Reacher was new at Bird, recently transferred
in from active duty in Panama for reasons which made no sense to him or to
every other top non-com who had recently received transfer papers.
The call came in right around midnight
on New Year’s Eve, 1989, when Reacher had nothing better to do than to sit
in his new office and watch the army issue wallclock’s minute hand jump forward
six degrees every sixty seconds. Nobody thought to tell Jack that the dead
man was a two star general.
In Berlin the Wall was coming down
and the US government was about to declare that the Cold War had been won.
President Bush’s vaunted New World Order hadn’t yet been retooled to suit
the business plans of several large US investment firms with interests in
the Middle East, so it seemed that things were going to be peaceful for a
while.
Not for Jack, though. Sent to the scene
of Kramer’s death he soon realizes that there are a number of things wrong
with the picture as he sees it, notably the absence of the general’s briefcase,
which he was on the way to a military summit meeting when he made this little
detour in his itinerary.
Things get more complicated.
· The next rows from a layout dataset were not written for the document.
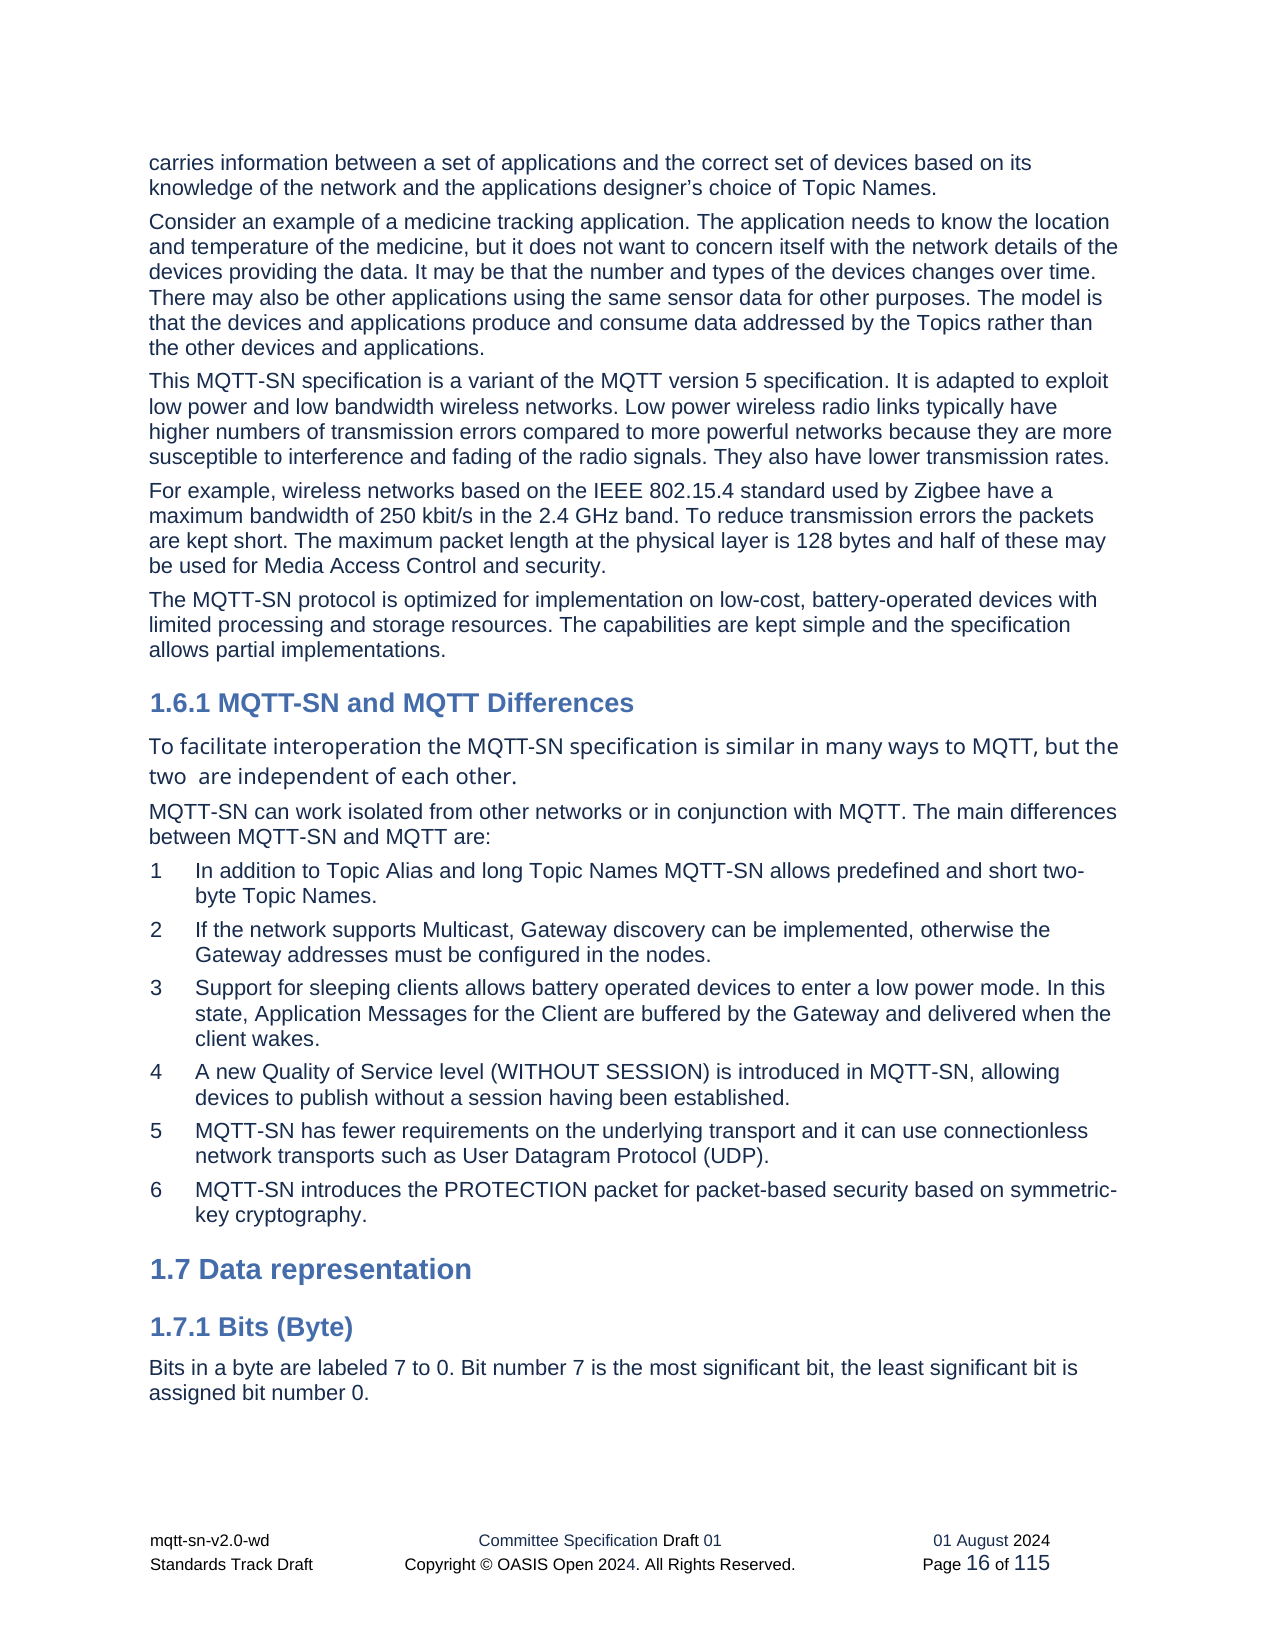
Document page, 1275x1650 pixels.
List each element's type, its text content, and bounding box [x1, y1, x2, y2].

list A new Quality of Service level (WITHOUT SESSION) is introduced in MQTT-SN, allowing devices to publish without a session having been established. [150, 1059, 1124, 1109]
subtitle 1.7 Data representation [150, 1252, 1124, 1286]
text Consider an example of a medicine tracking application. The application needs to know the location and temperature of the medicine, but it does not want to concern itself with the network details of the devices providing the data. It may be that the number and types of the devices changes over time. There may also be other applications using the same sensor data for other purposes. The model is that the devices and applications produce and consume data addressed by the Topics rather than the other devices and applications. [148, 209, 1124, 360]
text The MQTT-SN protocol is optimized for implementation on low-cost, battery-operated devices with limited processing and storage resources. The capabilities are kept simple and the specification allows partial implementations. [148, 587, 1124, 662]
text MQTT-SN can work isolated from other networks or in conjunction with MQTT. The main differences between MQTT-SN and MQTT are: [148, 799, 1124, 849]
list If the network supports Multicast, Gateway discovery can be implemented, otherwise the Gateway addresses must be configured in the nodes. [150, 916, 1124, 967]
subtitle 1.6.1 MQTT-SN and MQTT Differences [150, 687, 1124, 718]
list MQTT-SN has fewer requirements on the underlying transport and it can use connectionless network transports such as User Datagram Protocol (UDP). [150, 1118, 1124, 1168]
text To facilitate interoperation the MQTT-SN specification is similar in many ways to MQTT, but the two are independent of each other. [148, 731, 1124, 791]
list In addition to Topic Alias and long Topic Names MQTT-SN allows predefined and short two-byte Topic Names. [150, 858, 1124, 908]
list MQTT-SN introduces the PROTECTION packet for packet-based security based on symmetric-key cryptography. [150, 1177, 1124, 1227]
list Support for sleeping clients allows battery operated devices to enter a low power mode. In this state, Application Messages for the Client are buffered by the Gateway and delivered when the client wakes. [150, 975, 1124, 1051]
text carries information between a set of applications and the correct set of devices based on its knowledge of the network and the applications designer’s choice of Topic Names. [148, 150, 1124, 200]
text For example, wireless networks based on the IEEE 802.15.4 standard used by Zigbee have a maximum bandwidth of 250 kbit/s in the 2.4 GHz band. To reduce transmission errors the packets are kept short. The maximum packet length at the physical layer is 128 bytes and half of these may be used for Media Access Control and security. [148, 477, 1124, 578]
text Bits in a byte are labeled 7 to 0. Bit number 7 is the most significant bit, the least significant bit is assigned bit number 0. [148, 1354, 1124, 1405]
subtitle 1.7.1 Bits (Byte) [150, 1311, 1124, 1342]
text This MQTT-SN specification is a variant of the MQTT version 5 specification. It is adapted to exploit low power and low bandwidth wireless networks. Low power wireless radio links typically have higher numbers of transmission errors compared to more powerful networks because they are more susceptible to interference and fading of the radio signals. They also have lower transmission rates. [148, 368, 1124, 469]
A new
CO at the base calls Jack off the case and wants everything hushed up quickly.
The general’s wife is killed. Several highly trained special ops soldiers
get killed, and it’s set up to look like Reacher might have done the deed.
Reacher finds himself trying to solve
the crime and the larger mystery behind it while protecting himself from baseless
accusations and dealing with the impending death of his mother in Paris.
This is the eighth Reacher mystery,
but chronologically the first so far, since it delves way back into his past
and certainly suggests a lot of the reasons why he ended up leaving the US
military and striking out as a freelancer.
The book’s title suggests a lot about
the plot once you realize the possible source of the words. Lee Child is a
Brit by birth, but has lived a long time in the USA, so he is probably aware
of the classic Pogo cartoon poster in which the characters in the Okefenokee
Swamp conclude that “We have met the Enemy and he is us.”